Classes begin for students Monday for Tulsa Public Schools, but the teachers and staff are already back to work, preparing for the year ahead.
Thursday, the teachers from all TPS schools heard from the superintendent about the expectations and challenges of the coming year, at the annual convocation for Tulsa Public Schools.
This year, it was broadcast live from Clinton Middle School to TPS high schools, where other teachers were gathered.
The superintendent talked about his concerns over a decline in test scores last year, but also said the district was improving with new initiatives to gauge the effectiveness of teachers and the progress of students.
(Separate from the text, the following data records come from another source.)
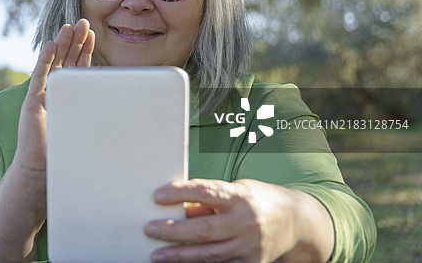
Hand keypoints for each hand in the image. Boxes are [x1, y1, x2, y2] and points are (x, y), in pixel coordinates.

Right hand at [13, 19, 94, 174]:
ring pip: (54, 64)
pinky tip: (53, 44)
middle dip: (75, 41)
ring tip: (70, 25)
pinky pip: (40, 76)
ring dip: (63, 44)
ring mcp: (42, 96)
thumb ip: (97, 118)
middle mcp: (54, 95)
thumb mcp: (87, 132)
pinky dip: (46, 59)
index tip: (92, 35)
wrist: (41, 173)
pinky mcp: (32, 101)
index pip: (77, 70)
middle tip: (84, 22)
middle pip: (66, 61)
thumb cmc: (64, 158)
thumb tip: (123, 110)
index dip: (84, 52)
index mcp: (68, 99)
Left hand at [144, 178, 331, 262]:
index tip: (157, 196)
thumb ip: (210, 201)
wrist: (297, 221)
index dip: (179, 193)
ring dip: (179, 255)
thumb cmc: (258, 199)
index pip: (205, 192)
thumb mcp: (236, 190)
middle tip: (149, 229)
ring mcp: (250, 245)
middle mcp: (245, 221)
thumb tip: (182, 209)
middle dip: (173, 230)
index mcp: (240, 196)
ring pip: (209, 253)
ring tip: (157, 254)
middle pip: (204, 228)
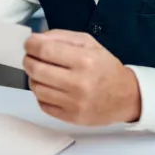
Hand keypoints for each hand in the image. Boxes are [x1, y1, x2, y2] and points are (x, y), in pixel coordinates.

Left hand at [23, 30, 140, 125]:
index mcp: (84, 60)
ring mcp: (74, 103)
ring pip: (36, 88)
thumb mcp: (89, 43)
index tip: (29, 44)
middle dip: (28, 60)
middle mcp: (78, 82)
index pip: (44, 50)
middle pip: (36, 69)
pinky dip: (41, 94)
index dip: (31, 45)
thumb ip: (61, 37)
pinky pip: (42, 104)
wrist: (126, 97)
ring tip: (42, 73)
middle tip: (31, 57)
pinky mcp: (71, 117)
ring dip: (33, 78)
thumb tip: (35, 39)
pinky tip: (50, 88)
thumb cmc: (105, 68)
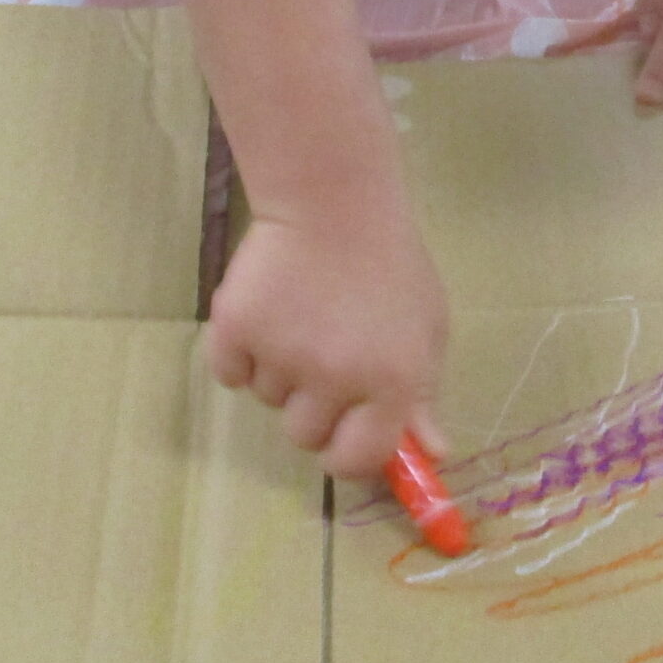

But Superintendent Keith Ballard was sharply critical of the way both the legislature and the state department of education is handling the money available for education.
"State revenue increased by $650 million—great. Just give us a minuscule amount of that $50 million dollars, through the state aid formula - and I'm the one who came up with the $50 million dollar figure - to replace the stimulus funds that we lost," Ballard said.
As it ended up, Tulsa didn't get the state money but did get almost $2 million from private citizens, to hire teachers. But that doesn't keep up with what's looking like significant increases in enrollment.
Some Tulsa schools are learning they're going to have significantly more students than they were expecting, so students and some teachers could change schools, especially after the 5th day of classes, when the attendance is usually clearer than it is now.